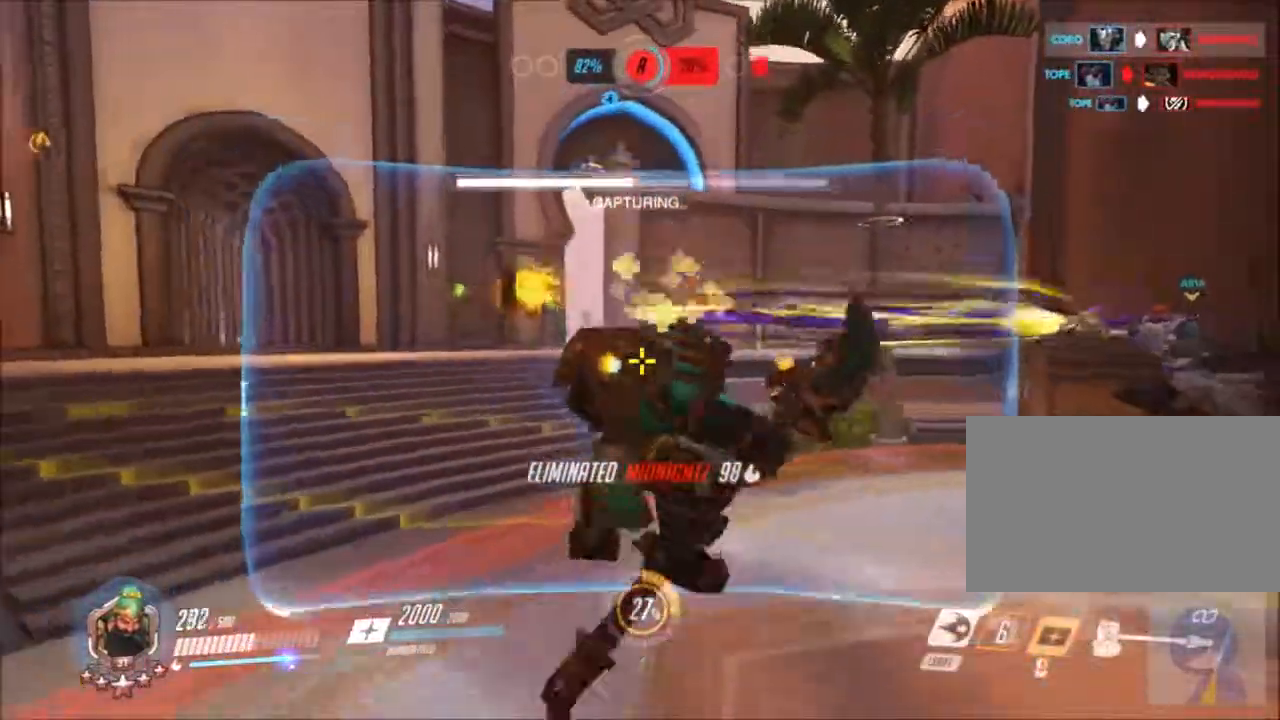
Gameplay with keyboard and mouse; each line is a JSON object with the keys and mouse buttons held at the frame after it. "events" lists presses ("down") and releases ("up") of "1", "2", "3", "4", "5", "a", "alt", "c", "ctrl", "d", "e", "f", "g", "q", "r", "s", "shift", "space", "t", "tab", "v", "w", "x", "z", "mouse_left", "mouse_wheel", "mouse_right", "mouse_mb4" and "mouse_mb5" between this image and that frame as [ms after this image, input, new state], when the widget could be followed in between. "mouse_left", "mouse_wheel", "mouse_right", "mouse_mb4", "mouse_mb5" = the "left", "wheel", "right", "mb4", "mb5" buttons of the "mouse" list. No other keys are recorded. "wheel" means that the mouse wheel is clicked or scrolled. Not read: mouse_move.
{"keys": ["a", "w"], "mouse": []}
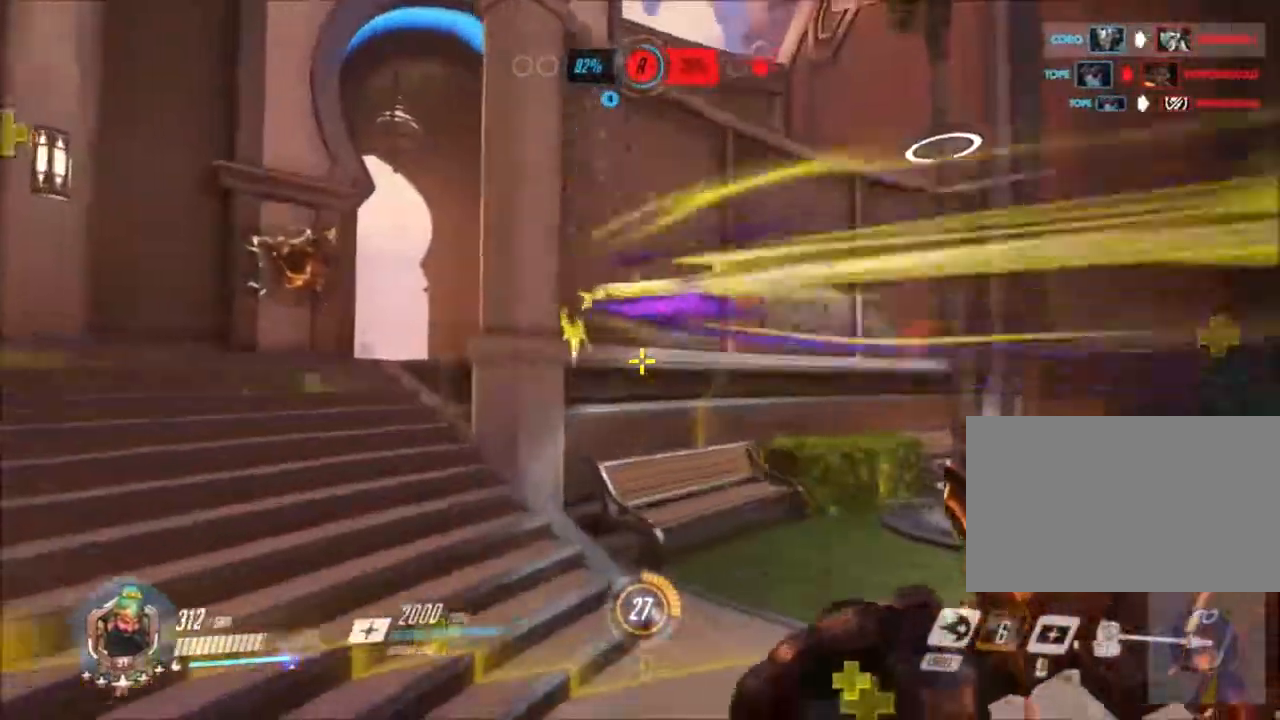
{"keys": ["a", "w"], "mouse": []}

Work to be completed
Restate the data word for word without pictures.

Problem solution
Gameplay with keyboard and mouse; each line is a JSON object with the keys and mouse buttons held at the frame after it. "events" lists presses ("down") and releases ("up") of "1", "2", "3", "4", "5", "a", "alt", "c", "ctrl", "d", "e", "f", "g", "q", "r", "s", "shift", "space", "t", "tab", "v", "w", "x", "z", "mouse_left", "mouse_wheel", "mouse_right", "mouse_mb4" and "mouse_mb5" between this image and that frame as [ms after this image, input, new state], when the widget could be followed in between. "mouse_left", "mouse_wheel", "mouse_right", "mouse_mb4", "mouse_mb5" = the "left", "wheel", "right", "mb4", "mb5" buttons of the "mouse" list. No other keys are recorded. "wheel" means that the mouse wheel is clicked or scrolled. Not read: mouse_move.
{"keys": ["a", "w"], "mouse": []}
{"keys": ["a", "w"], "mouse": []}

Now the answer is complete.